Quand mes enfants auront abordé l’âge adulte En usant du mordant utile à cet état Et qu’ils commenceront à renoncer au culte Des biens envahissants qui entravent nos pas,
Si je ne suis plus là pour piquer leur courage A l’heure d’affronter la mer du quotidien, J’aimerais leur laisser au moins un héritage Qui les aide à garder un louable maintien.
Inutile d’aller consulter un notaire Pour connaître en détail ce patrimoine là, Celui dont je les fais ici les légataires, S’il a de la valeur, ne se monnaye pas.
Qu’ils trouvent de l’envie et du cœur à l’ouvrage Pour faire le métier qui leur sera donné, Que ne leur fasse point défaut dans leur bagage De sources d’intérêt partout disséminées.
Qu’ils s’emploient à lâcher la bride à leur jeunesse Et à s’enthousiasmer pour un projet suivi Mais qu’aussi et quand même, ils aient cette sagesse De goûter lentement chaque âge de la vie.
Qu’ils sachent dispenser les leçons qu’ils reçoivent, Partager leurs idées et être accommodants, Qu’ils n’oublient en chemin ce qu’aux autres, ils doivent Mais restent néanmoins d’esprit indépendant.
Qu’ils ne manquent jamais de matins de promesse Ni de soirs chaleureux en compagnie d’amis A partager le rire et l’intime allégresse De riches sentiments marqués de bonhomie.
Que l’ange malicieux qui les prendra pour cible De son arc dirigé vers leur cœur ingénu N’ait pas auparavant, dans un philtre nuisible, Malencontreusement trempé sa flèche nue.

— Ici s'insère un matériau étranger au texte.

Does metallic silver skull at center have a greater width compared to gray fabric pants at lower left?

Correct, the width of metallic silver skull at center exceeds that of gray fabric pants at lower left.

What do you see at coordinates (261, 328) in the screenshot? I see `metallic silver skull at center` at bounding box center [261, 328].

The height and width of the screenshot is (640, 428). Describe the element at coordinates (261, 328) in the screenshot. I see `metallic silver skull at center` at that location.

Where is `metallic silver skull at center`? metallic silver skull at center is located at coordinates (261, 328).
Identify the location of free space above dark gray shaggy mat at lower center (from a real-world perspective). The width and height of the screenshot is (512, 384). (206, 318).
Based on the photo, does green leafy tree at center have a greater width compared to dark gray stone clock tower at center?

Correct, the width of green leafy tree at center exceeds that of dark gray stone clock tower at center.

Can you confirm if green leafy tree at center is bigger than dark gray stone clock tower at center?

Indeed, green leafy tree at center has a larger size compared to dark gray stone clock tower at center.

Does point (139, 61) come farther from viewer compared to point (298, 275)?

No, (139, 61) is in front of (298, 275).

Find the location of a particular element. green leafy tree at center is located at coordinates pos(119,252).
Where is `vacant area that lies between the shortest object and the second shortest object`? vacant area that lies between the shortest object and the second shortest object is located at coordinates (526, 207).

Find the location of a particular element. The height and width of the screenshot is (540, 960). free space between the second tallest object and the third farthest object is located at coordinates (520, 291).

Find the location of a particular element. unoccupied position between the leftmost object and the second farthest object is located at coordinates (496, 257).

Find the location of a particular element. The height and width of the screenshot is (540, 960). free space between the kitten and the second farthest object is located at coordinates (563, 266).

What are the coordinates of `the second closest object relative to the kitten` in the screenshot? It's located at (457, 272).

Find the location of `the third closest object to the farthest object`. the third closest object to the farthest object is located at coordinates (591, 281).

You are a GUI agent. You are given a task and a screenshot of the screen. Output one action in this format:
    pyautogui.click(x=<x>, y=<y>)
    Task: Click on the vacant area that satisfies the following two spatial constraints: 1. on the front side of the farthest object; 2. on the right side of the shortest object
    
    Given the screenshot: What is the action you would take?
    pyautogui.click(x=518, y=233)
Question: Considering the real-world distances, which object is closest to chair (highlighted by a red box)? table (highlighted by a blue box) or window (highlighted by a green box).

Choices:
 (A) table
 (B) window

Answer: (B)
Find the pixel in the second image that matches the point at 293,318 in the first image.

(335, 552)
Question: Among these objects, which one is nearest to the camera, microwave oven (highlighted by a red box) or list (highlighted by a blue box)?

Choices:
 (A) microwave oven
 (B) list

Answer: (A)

Qu’une muse inspirée, en nombre, leur délivre Des moments d’exception simples et émouvants Comme de se coucher le soir avec un livre En écoutant le chant de la pluie ou du vent ,
Comme de découvrir un site féérique, Comme de recevoir une lettre d’amour, Comme de s’enticher d’un morceau de musique Ou d’un ciel embrasé à la tombée du jour.
Car ce sont ces instants d’une qualité rare, Echappés aux rigueurs de ce monde étouffant Qui valent d’affronter l’existence barbare Et qu’enfin j’aimerais transmettre à mes enfants
Avant que par l’envoi d’un messager sinistre, De gagner l’au-delà, je ne sois convaincu, Et que ne soit frappé sur le divin registre, En face de mon nom, le tampon « a vécu ».